I’ve only just started reading Danny Rubin’s [How to Write Groundhog Day](http://www.howtowritegroundhogday.com/), but it’s promising enough that I think many screenwriters will want to take a look at it this weekend.

It’s [available on Kindle](http://www.amazon.com/gp/product/B0072PEV6U/ref=as_li_ss_tl?ie=UTF8&tag=johnaugustcom-20&linkCode=as2&camp=1789&creative=390957&creativeASIN=B0072PEV6U) and Nook, on sale for $9.99 today.

Rubin walks the reader through the genesis of the idea — and all the other ideas competing for his attention. The ebook includes a lot of marked-up pages from his initial notes and drafts. Most of these are readable on a traditional Kindle, but it’s one of the rare titles that actually works better on an iPad.
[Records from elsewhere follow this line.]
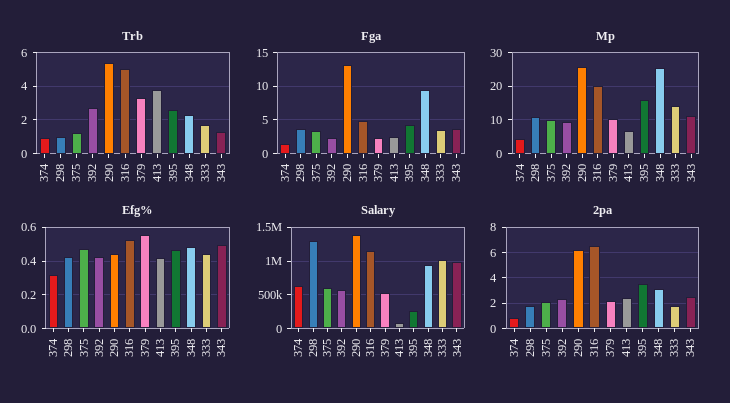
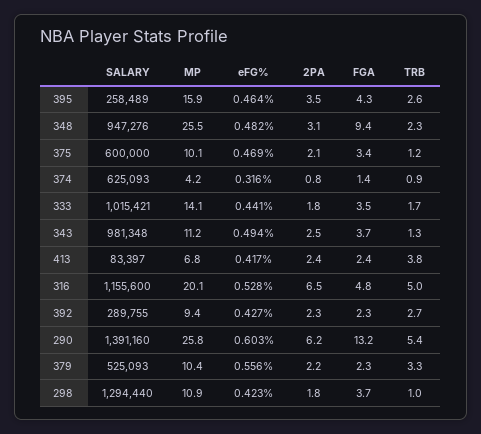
  {
    "Trb": {
      "374": 0.9,
      "298": 1,
      "375": 1.2,
      "392": 2.7,
      "290": 5.4,
      "316": 5,
      "379": 3.3,
      "413": 3.8,
      "395": 2.6,
      "348": 2.3,
      "333": 1.7,
      "343": 1.3
    },
    "Fga": {
      "374": 1.4,
      "298": 3.7,
      "375": 3.4,
      "392": 2.3,
      "290": 13.2,
      "316": 4.8,
      "379": 2.3,
      "413": 2.4,
      "395": 4.3,
      "348": 9.4,
      "333": 3.5,
      "343": 3.7
    },
    "Mp": {
      "374": 4.2,
      "298": 10.9,
      "375": 10.1,
      "392": 9.4,
      "290": 25.8,
      "316": 20.1,
      "379": 10.4,
      "413": 6.8,
      "395": 15.9,
      "348": 25.5,
      "333": 14.1,
      "343": 11.2
    },
    "Efg%": {
      "374": 0.316,
      "298": 0.423,
      "375": 0.469,
      "392": 0.427,
-     "290": 0.45,
+     "290": 0.603,
      "316": 0.528,
      "379": 0.556,
      "413": 0.417,
      "395": 0.464,
      "348": 0.482,
      "333": 0.441,
      "343": 0.494
    },
    "Salary": {
      "374": 625093,
      "298": 1294440,
      "375": 600000,
-     "392": 600000,
+     "392": 289755,
      "290": 1391160,
      "316": 1155600,
      "379": 525093,
      "413": 83397,
      "395": 258489,
      "348": 947276,
      "333": 1015421,
      "343": 981348
    },
    "2pa": {
      "374": 0.8,
      "298": 1.8,
      "375": 2.1,
      "392": 2.3,
      "290": 6.2,
      "316": 6.5,
      "379": 2.2,
      "413": 2.4,
      "395": 3.5,
      "348": 3.1,
      "333": 1.8,
      "343": 2.5
    }
  }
Groundhog Day is nearly 20 years old, but still feels very contemporary in terms of high-concept comedies, with its simple-but-clever premise and curmudgeonly fish-out-of-water protagonist. My only caution to readers is that even though we keep making variations of this movie (c.f. Click, Liar Liar, A Thousand Words), the film industry itself has changed, so descriptions of the business and process might not reflect current reality.

Wishing Pixar were braver

December 22, 2011 Genres

Watching the [trailer](http://trailers.apple.com/trailers/disney/brave/) for Pixar’s new film Brave, Theresa Couchman [sighs](http://theresacouchman.com/post/12924506307/keeping-up-with-my-self-imposed-duty-to-blather-on):

> [It] would’ve been nice if a studio that’s known for creative and original storytelling had decided to do something more interesting with their first female protagonist (in SIXTEEN YEARS) than make her…a princess. Who’s cool because she’s good at “boy” stuff. How fresh and exciting! Ugh. Granted, Tangled was one of my favorite movies from last year, but it was also an adaptation of a classic fairytale. Pixar had the opportunity to do *anything* with this, and they’re just rehashing the same old, same old.
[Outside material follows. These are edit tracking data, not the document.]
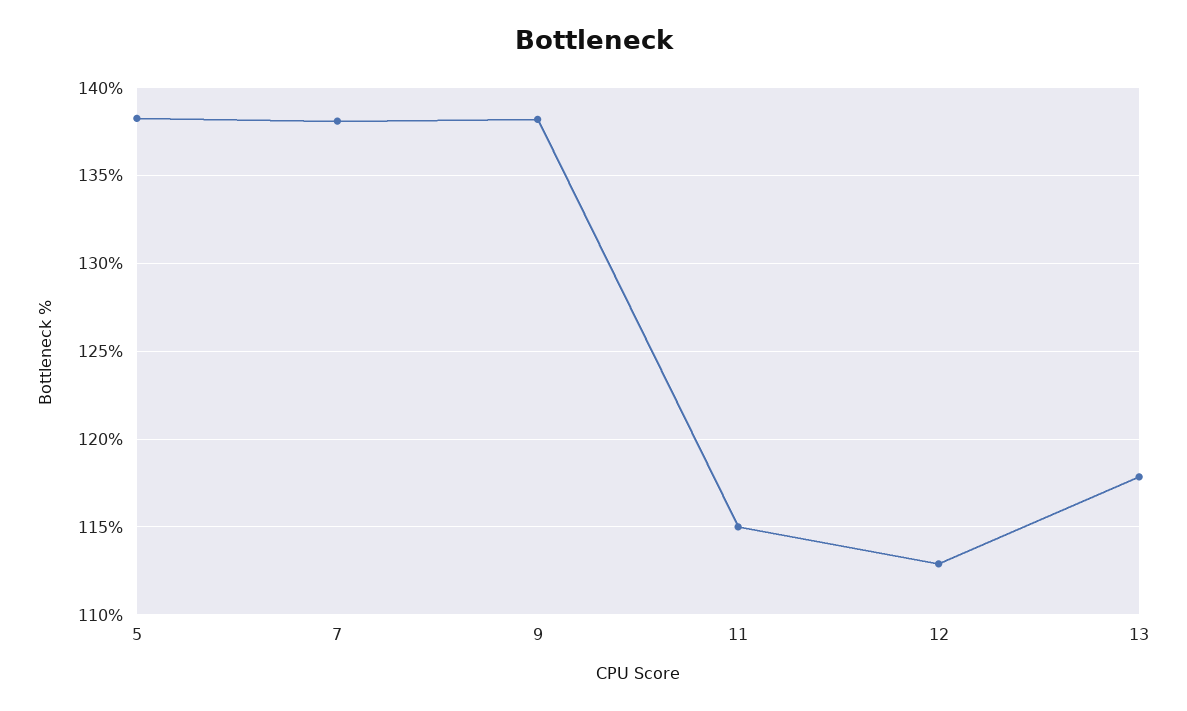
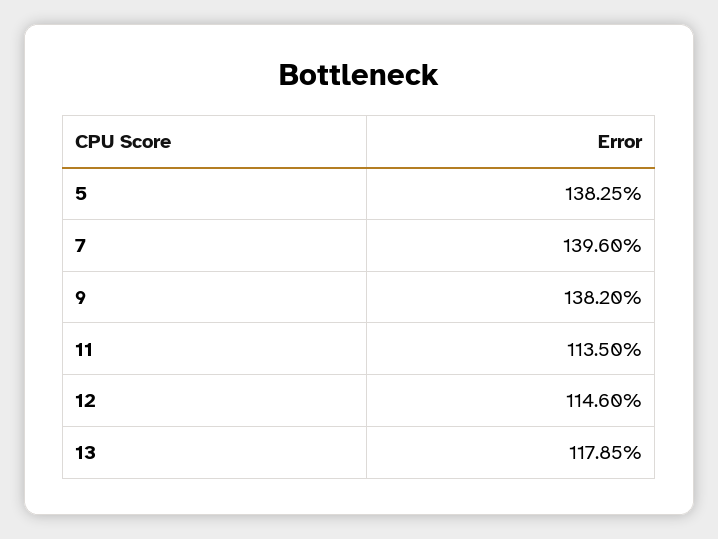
  {
    "5": 138.25,
-   "7": 138,
+   "7": 139.6,
    "9": 138.2,
-   "11": 115,
+   "11": 113.5,
-   "12": 113,
+   "12": 114.6,
    "13": 117.85
  }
> Sadly, “girl struggles against restrictive society” is still a very relevant theme, but it would be awfully nice to see a story about a regular person who has adventures and, oh yeah, also happens to be female. And who maybe likes to read or do needlepoint instead of or in addition to kicking ass, because *there is nothing wrong with those kinds of things.* I’ve always found the tomboy ideal so prevalent in fantasy fiction and film particularly irritating, sometimes more so than the passive damsel ideal, because it’s still presenting traditionally masculine pursuits as superior.

I had the same reaction as Couchman. I love most of the Pixar movies (well, *all* of the Pixar movies that don’t feature anthropomorphic vehicles) and found myself shrugging at this trailer, hoping it doesn’t represent the actual movie. While the Highland setting looks compelling, the heroine’s setup feels disappointingly stock.

Sure, gender roles can be restrictive — but so can these rebellious-princess tropes. “A lady pursues elegant pursuits,” her mother chastens. “Show a little decorum!” her father grouses. We don’t see her getting squeezed into a corset, but we get all of the other requisite beats: bored by ceremony, shooting a bow, escaping on horseback.

Studios grumble that boys won’t go to see movies featuring female protagonists, and I think this is why: the trailer shows a frustrated daughter rather than an adventurer.